Combine solar power purchase agreements, the Department of Defense "Buy American" Act, a well-meaning but ill-informed Congress, and a solar industry in flux. Add a pinch of jingoism and shake well. What do you get?

A big hot mess.

Earlier this month, The Buy American Solar Amendment passed the Senate. Sponsored by Democratic Senators Tom Udall (D-N.M.) and Charles E. Schumer (D-N.Y.), and as reported on Udall's website, the amendment is meant to close loopholes in the Buy American Act, part of the 2012 National Defense Authorization Act.

The statement on the Senator's website includes this passage:

The Department of Defense is required to comply with the Buy American Act and purchase American-made goods, including solar panels. In practice, however, the Buy American requirements often do not apply to solar projects at military facilities because third-party producers procure, install and maintain solar panels, financed by innovative long-term energy contracts with the department. Since the Department of Defense buys the power, and not necessarily the solar panels, a loophole in Buy American requirements has emerged where the military can purchase power from producers who do not use Buy American compliant panels.
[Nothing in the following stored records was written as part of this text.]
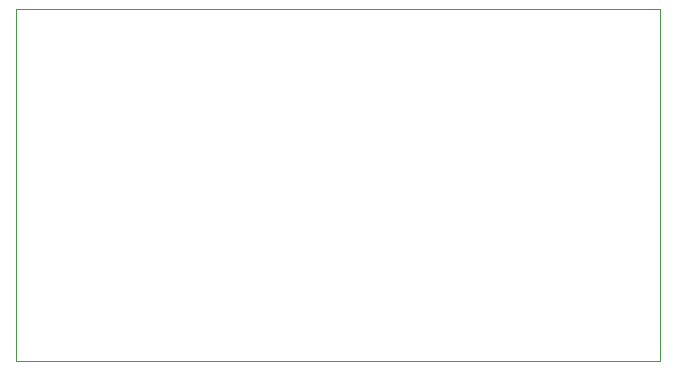
<source format=gbr>
%TF.GenerationSoftware,KiCad,Pcbnew,9.0.1*%
%TF.CreationDate,2025-05-14T23:35:05-05:00*%
%TF.ProjectId,Project-Star,50726f6a-6563-4742-9d53-7461722e6b69,rev?*%
%TF.SameCoordinates,Original*%
%TF.FileFunction,Profile,NP*%
%FSLAX46Y46*%
G04 Gerber Fmt 4.6, Leading zero omitted, Abs format (unit mm)*
G04 Created by KiCad (PCBNEW 9.0.1) date 2025-05-14 23:35:05*
%MOMM*%
%LPD*%
G01*
G04 APERTURE LIST*
%TA.AperFunction,Profile*%
%ADD10C,0.050000*%
%TD*%
G04 APERTURE END LIST*
D10*
X118500000Y-86000000D02*
X173020000Y-86000000D01*
X173020000Y-115800000D01*
X118500000Y-115800000D01*
X118500000Y-86000000D01*
M02*

</source>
The Buy American Solar Amendment will close this loophole and create a level playing field for U.S. solar manufacturers.

The "American" solar manufacturers listed as supporters of the Act include: Sharp Electronics (Japanese), Schott North America (German), Sanyo North America (Japanese), Solar World Industries America (German), Suniva (American), Konarka Technologies (American), Kyocera Solar (Japanese), and United Solar Ovonic (American). Of the three actual American companies, United Solar Ovonic is on its last legs, Konarka is efficiency-challenged, and Suniva is still ramping up to scale. The other "American" firms do not have a U.S. manufacturing presence. Note that the actual American solar firms First Solar and SunPower are not listed as supporters.

Panels made by China's Suntech at its Goodyear, Arizona factory are Buy American Act-compliant but will soon likely have a tariff upon them because of their Chinese cell content.

In his press release, Senator Udall was quoted as saying, "We are closing this loophole so that the Department of Defense always buys American when it funds solar projects for its energy security. China does not use U.S. solar panels at its military bases, so why should we use theirs at ours?"

Senator Schumer said, "When it comes to charging up the American manufacturing sector and slashing our dependence on sources of foreign power, U.S. defense facilities should be using American-made solar panels in their clean energy initiatives without exception,"  adding, "The 'Buy American' requirement could not have been clearer, and I'm thrilled that the Senate has closed the loophole that allows foreign solar panel manufacturers to unfairly compete their way into our defense facilities."

The release goes on to say:

The U.S. solar industry employs more than 100,000 Americans, and is one of the fastest growing sectors in the economy.

That's the point -- and this is where the senators might be hoisted on their own petard. More than half of those 100,000 jobs are not manufacturing jobs. They are in fact, downstream jobs in installation, development, project engineering and the like. For every megawatt of solar panels manufactured, more jobs are created downstream than in the actual manufacturing itself. And it's low-cost solar panels that have spurred adoption of solar roofs.

Which brings us to the example of the SolarStrong project. SolarStrong is the largest residential solar project in the U.S., and possibly the world. The program has SolarCity partnered with military housing developers and would install as many as 160,000 solar rooftops on privatized military housing across the country. (There were only 166,000 photovoltaic installations in the U.S. at the end of Q1 2011, according to GTM Research.) Bank of America is the financing partner.

The project in its current state is about 300 megawatts and about 120,000 housing units, with a total cost of $1 billion over the course of the five-year project life, $350 million of which will come from the bank.

Lyndon Rive, the CEO of SolarCity, noted that "cost per kilowatt-hour is the only number that matters" and that the price for customers in the SolarStrong program will be at or below the current cost of electricity.

The only way that happens is with low-cost solar panels. 

SolarCity expects SolarStrong to create thousands of temporary and full-time jobs in the downstream market. The company hopes to provide as many of those jobs as possible to U.S. veterans and military family members. On the subject of jobs, Rive notes that the vast majority of U.S. solar jobs are "focused on the delivery" of solar rather than the manufacturing of hardware. Rive sees the adoption of solar being slowed if a tariff is placed on low-priced solar panels.

Or if installers are compelled to use higher-price, domestically made panels from Japanese and German companies as per the Buy American Solar Amendment.